[[ SUPPLIED ENTRIES open ]]
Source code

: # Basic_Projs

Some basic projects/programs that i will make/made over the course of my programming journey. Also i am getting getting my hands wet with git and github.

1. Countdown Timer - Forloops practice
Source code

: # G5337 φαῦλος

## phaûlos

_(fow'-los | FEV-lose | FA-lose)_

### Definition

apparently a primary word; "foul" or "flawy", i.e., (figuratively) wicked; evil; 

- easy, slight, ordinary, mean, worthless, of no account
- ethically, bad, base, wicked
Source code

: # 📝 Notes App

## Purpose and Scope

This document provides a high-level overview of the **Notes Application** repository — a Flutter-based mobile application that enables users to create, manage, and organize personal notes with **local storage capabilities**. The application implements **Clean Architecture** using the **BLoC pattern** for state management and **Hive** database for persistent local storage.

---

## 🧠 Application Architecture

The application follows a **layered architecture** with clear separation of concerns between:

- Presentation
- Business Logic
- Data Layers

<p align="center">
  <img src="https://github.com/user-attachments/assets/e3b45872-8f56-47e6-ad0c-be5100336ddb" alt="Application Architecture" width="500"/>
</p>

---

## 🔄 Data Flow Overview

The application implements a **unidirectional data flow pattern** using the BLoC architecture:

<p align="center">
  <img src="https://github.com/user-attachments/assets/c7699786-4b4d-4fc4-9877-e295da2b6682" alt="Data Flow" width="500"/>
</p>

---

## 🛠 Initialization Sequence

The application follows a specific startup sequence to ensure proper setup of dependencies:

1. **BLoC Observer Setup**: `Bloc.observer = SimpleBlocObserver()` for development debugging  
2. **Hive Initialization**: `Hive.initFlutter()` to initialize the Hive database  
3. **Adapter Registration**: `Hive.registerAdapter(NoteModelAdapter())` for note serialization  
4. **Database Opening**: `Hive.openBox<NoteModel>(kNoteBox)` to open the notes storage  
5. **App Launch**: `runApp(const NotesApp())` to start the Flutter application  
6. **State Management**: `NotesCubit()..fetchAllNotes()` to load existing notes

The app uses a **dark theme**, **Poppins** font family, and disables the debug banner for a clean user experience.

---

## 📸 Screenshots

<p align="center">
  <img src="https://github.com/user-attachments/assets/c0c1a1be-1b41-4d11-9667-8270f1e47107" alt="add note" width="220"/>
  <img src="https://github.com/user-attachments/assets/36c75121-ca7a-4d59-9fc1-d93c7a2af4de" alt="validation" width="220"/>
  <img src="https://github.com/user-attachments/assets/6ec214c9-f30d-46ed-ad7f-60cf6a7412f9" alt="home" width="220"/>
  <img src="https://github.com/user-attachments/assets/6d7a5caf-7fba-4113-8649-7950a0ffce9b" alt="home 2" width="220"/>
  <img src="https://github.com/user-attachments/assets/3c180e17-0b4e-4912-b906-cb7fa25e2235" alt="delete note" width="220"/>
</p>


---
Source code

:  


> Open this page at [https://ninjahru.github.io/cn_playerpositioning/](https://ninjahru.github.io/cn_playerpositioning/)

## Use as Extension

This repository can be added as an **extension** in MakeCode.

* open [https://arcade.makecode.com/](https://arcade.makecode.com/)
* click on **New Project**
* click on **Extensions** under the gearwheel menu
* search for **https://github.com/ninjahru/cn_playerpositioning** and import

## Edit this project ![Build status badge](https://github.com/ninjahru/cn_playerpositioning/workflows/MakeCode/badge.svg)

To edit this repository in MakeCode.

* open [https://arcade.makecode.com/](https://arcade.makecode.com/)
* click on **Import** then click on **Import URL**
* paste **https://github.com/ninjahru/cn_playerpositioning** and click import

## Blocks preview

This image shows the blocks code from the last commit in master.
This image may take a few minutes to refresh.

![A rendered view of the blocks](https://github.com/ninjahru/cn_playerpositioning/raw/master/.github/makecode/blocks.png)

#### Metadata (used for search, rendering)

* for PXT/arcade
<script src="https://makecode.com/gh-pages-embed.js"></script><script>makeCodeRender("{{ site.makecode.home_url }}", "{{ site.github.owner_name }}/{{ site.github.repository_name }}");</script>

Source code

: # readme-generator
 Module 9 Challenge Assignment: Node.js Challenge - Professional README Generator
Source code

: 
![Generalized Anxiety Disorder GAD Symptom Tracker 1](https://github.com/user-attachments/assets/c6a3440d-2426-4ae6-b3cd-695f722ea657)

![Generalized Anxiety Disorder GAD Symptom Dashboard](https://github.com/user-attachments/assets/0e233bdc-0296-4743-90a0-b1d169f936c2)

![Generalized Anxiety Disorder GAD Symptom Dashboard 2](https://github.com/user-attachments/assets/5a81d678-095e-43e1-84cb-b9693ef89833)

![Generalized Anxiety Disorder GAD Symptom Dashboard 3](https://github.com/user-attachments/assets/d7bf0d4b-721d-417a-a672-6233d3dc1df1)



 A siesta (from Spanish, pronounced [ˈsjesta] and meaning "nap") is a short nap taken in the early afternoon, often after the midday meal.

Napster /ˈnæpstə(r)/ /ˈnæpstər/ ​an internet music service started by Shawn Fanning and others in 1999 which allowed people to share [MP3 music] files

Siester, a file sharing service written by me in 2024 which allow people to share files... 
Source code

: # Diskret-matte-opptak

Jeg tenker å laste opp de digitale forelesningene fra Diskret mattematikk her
[[ SUPPLIED ENTRIES closed ]]
● **TASK TO CARRY OUT**
State how many lines of the records above contain the word "implements", giving only that number.

● **TASK SOLUTION**
2